Problem description — Exclude the pictures and set down, unaltered, the lines from the one that holds "Árasán in Nishi Ward, Nagoya" through the end of the data.

☆ ☆ ☆

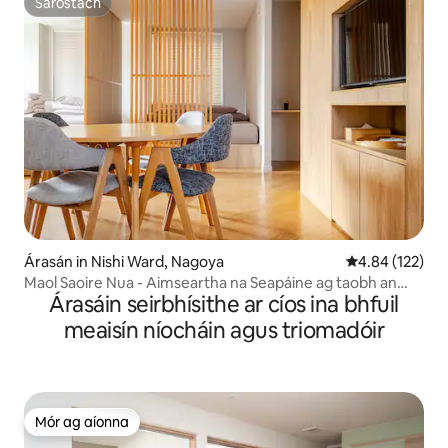
Sáróstach
Sáróstach
mhéad
Árasán in Nishi Ward, Nagoya
Meánrátáil 4.84
4.84 (122)
Maol Saoire Nua - Aimseartha na Seapáine ag taobh an
Árasáin seirbhísithe ar cíos ina bhfuil
Chaisleáin
meaisín níocháin agus triomadóir
Mór ag aíonna
Mór ag aíonna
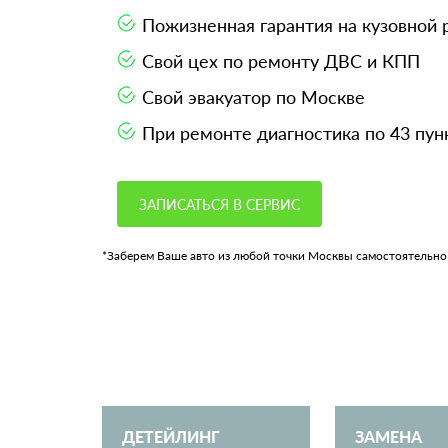
Пожизненная гарантия на кузовной
Свой цех по ремонту ДВС и КПП
Свой эвакуатор по Москве
При ремонте диагностика по 43 пун
ЗАПИСАТЬСЯ В СЕРВИС
*Заберем Ваше авто из любой точки Москвы самостоятельно
ДЕТЕЙЛИНГ
ЗАМЕНА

☆ ☆ ☆

Written reply —
Árasán in Nishi Ward, Nagoya
Meánrátáil 4.84
4.84 (122)
Maol Saoire Nua - Aimseartha na Seapáine ag taobh an
Árasáin seirbhísithe ar cíos ina bhfuil
Chaisleáin
meaisín níocháin agus triomadóir
Mór ag aíonna
Mór ag aíonna
Пожизненная гарантия на кузовной
Свой цех по ремонту ДВС и КПП
Свой эвакуатор по Москве
При ремонте диагностика по 43 пун
ЗАПИСАТЬСЯ В СЕРВИС
*Заберем Ваше авто из любой точки Москвы самостоятельно
ДЕТЕЙЛИНГ
ЗАМЕНА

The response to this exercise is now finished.